───── PASSAGE PROVIDED ─────

John Charles McIntyre (27 October 1951 – 6 June 2014) was an Australian Anglican bishop. He was the 11th bishop of the Diocese of Gippsland in south-east Victoria.

McIntyre was ordained as a bishop on 11 February 2006 and installed as Bishop of Gippsland at St Paul's Cathedral in Sale on 18 February 2006. Prior to this, he was the rector of the South Sydney parish in the Anglican Diocese of Sydney for 15 years.

McIntyre was known to be an "alternative voice" in the Anglican Church of Australia. While working in the Sydney diocese, he often took a stance against the more conservative attitudes of the diocesan authorities there, arguing for the ordination of women and homosexual rights within the church.

Another of McIntyre's missions throughout his ministry was to support the underprivileged, which is what drew him initially to urban ministry and which continued to influence his work as a bishop in the rural Gippsland diocese. In particular, he focused much of his energy on Indigenous Australians and initiated ministries to benefit local Indigenous communities both within his previous community of Redfern and Waterloo and then in Gippsland.

───── SUPPLIED RECORDS ─────

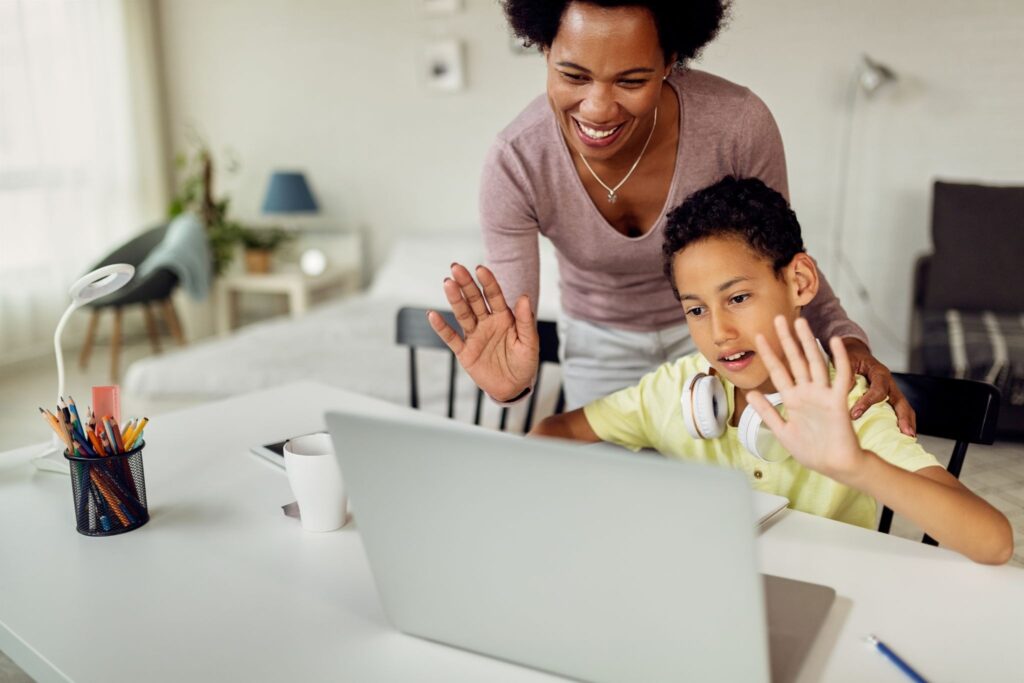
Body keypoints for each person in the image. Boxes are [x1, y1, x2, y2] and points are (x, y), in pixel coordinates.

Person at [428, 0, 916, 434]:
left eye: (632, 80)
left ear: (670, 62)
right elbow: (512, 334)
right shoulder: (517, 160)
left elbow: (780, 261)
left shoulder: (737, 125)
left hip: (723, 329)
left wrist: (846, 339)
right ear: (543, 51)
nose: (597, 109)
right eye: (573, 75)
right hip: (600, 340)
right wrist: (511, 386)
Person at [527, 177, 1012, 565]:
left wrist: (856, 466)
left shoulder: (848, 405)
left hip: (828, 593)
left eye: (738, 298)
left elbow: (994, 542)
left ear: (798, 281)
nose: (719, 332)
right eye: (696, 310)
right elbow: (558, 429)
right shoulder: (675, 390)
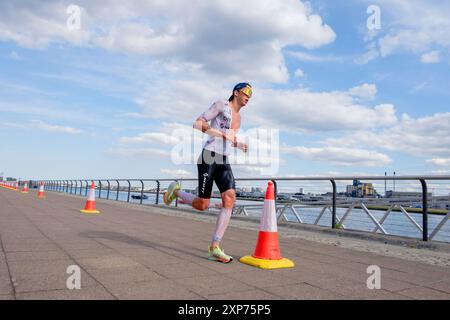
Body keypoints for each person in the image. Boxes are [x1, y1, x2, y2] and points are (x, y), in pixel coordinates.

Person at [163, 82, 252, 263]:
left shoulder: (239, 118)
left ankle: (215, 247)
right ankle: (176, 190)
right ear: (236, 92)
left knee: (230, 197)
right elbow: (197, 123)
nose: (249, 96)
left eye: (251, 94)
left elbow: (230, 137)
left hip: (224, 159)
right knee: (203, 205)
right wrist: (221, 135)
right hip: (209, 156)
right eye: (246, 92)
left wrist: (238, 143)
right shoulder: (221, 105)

─────

=== WORK TASK 1 ===
Translate this sentence from the McIntyre biography into French: "McIntyre was known to be an "alternative voice" in the Anglican Church of Australia."
=== WORK TASK 2 ===
According to the McIntyre biography, how many years was McIntyre rector of the South Sydney parish?

=== WRITTEN ANSWER 1 ===
McIntyre était connu pour être une « voix alternative » au sein de l'Église anglicane d'Australie.

=== WRITTEN ANSWER 2 ===
15 years.